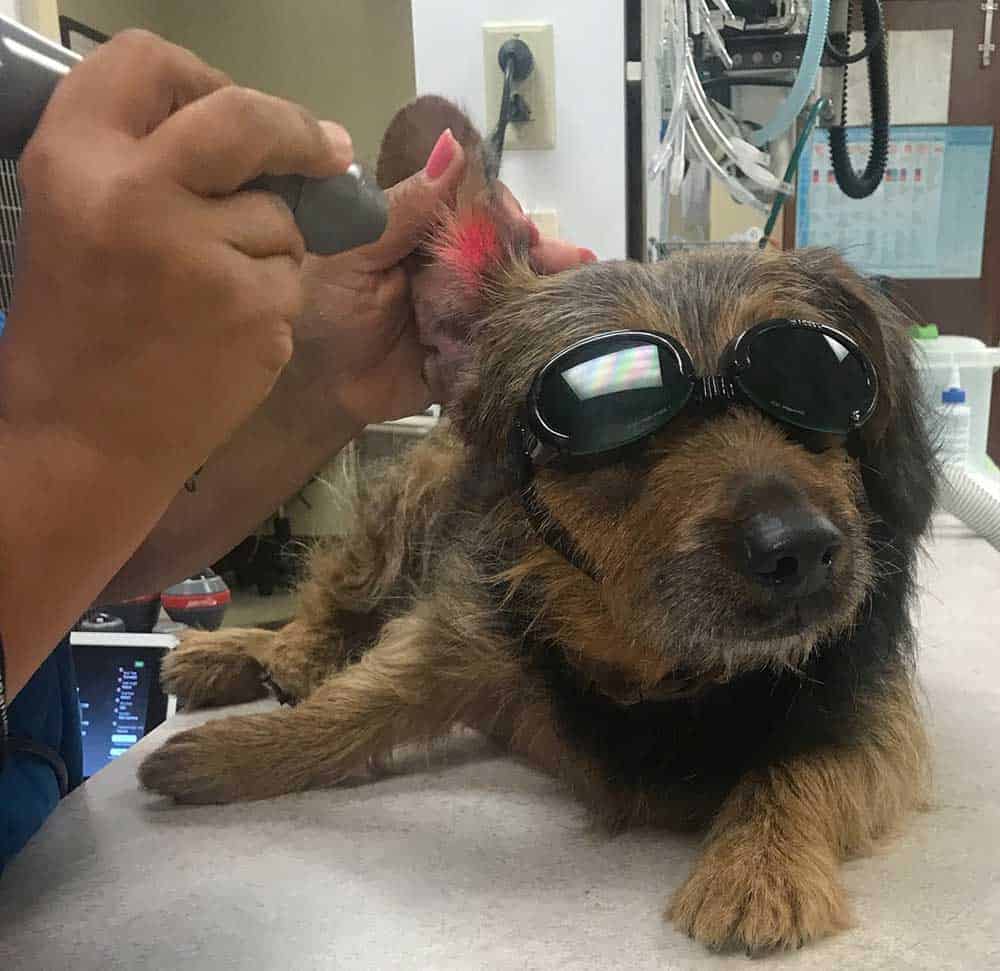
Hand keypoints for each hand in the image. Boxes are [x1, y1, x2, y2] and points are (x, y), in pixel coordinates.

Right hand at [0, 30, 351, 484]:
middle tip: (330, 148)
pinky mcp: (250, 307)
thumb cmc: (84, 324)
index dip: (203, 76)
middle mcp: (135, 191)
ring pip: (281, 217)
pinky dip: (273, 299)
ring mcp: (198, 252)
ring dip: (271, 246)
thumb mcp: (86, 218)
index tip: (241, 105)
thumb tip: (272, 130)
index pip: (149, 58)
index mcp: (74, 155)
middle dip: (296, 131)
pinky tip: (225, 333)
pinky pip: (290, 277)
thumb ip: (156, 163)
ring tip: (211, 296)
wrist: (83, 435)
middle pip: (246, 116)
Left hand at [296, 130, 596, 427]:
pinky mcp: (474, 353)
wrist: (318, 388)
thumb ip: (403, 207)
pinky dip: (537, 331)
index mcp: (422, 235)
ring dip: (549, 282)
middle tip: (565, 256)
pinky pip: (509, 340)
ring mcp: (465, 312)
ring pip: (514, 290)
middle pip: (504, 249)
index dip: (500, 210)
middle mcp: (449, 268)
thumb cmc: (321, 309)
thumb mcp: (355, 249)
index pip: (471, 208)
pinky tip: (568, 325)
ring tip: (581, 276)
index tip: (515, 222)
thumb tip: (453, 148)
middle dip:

************

* What you should do
Each line above with the word "ring" must be returned.

* Result of the exercise
ring pip: (281, 217)
ring mcp: (198, 252)
ring dip: (271, 246)
ring tip: (211, 296)
ring dip: (549, 282)
ring mcp: (465, 312)
ring pip: (514, 290)
ring tip: (581, 276)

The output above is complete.